We take a (dangerously) quick cab into the city, along the highway where the Judge Giovanni Falcone’s car was blown apart by La Cosa Nostra, in 1992. I recall to the last time I was here, reading Midnight in Sicily and learning how a place so beautiful could carry such deep scars. How the island is a complicated subversive web of criminality and the law and not always necessarily fitting the bad and good tags that you’d associate with either.

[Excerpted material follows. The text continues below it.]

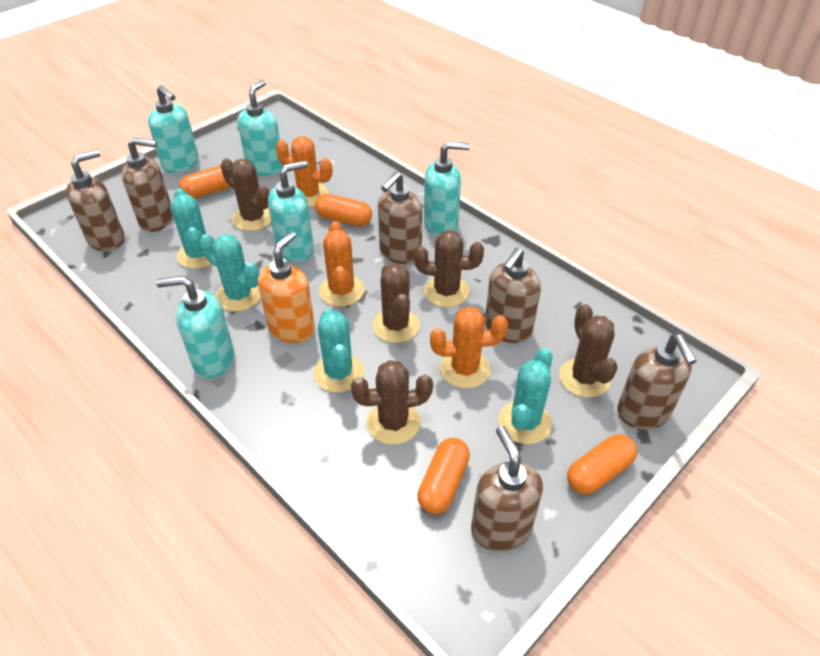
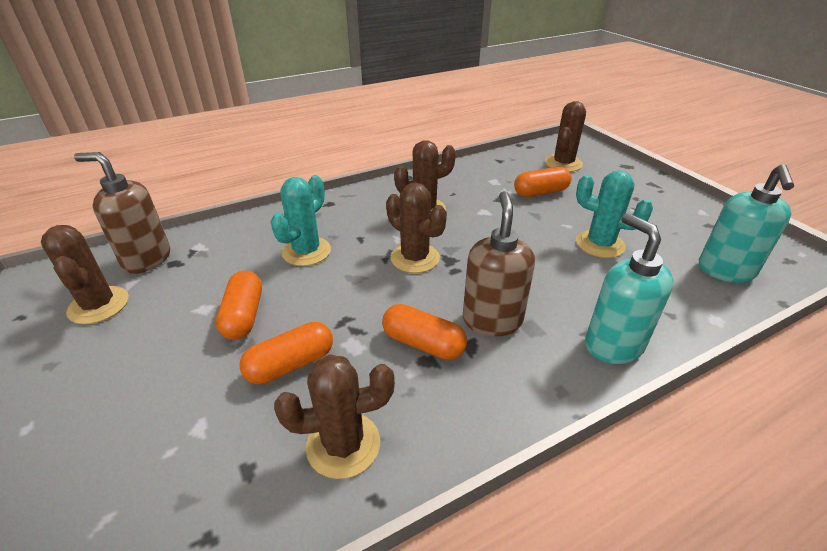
brown soap dispenser: 6 -> 2
orange cactus: 3 -> 0
orange soap dispenser: 1 -> 0
turquoise cactus: 4 -> 2
turquoise soap dispenser: 5 -> 2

There’s something undeniably pleasing about driving into a city at night. Streets hushed and shrouded in darkness. A solitary window lit by the bluish light of a TV. A tiny orange ember hovering outside a doorway where someone smokes. Traffic lights flipping colours like painted brushstrokes. A bar glowing softly, making you wonder what stories are unfolding inside. Landmarks illuminated like canvases in a quiet gallery, stripped of the crowds that swarmed them only hours earlier. A couple stepping out of a warm trattoria into the night, still slipping on their jackets.

Then there’s the AirBnb arrival ritual. You step out of the taxi hoping you gave the driver the right address, because nothing looks the same as it did on Google Street View. Nothing ever does at night. There’s the familiar dance with key codes and lockboxes, followed by the discovery that the building has no lift and both 20kg suitcases need to be hauled up four flights of narrow, badly lit stairs.

But then you open the door, and the place does look like the photos. Relief washes in: you haven’t been conned, and you can finally stop. After hours of travelling, of queuing for security, of boarding by standing in stairwells for no logical reason, of buying that unnecessary airport pint because what else is there to do for forty minutes and you can finally exhale.

The trip starts now. After a night of sleep in a strange bed, tomorrow it will truly begin.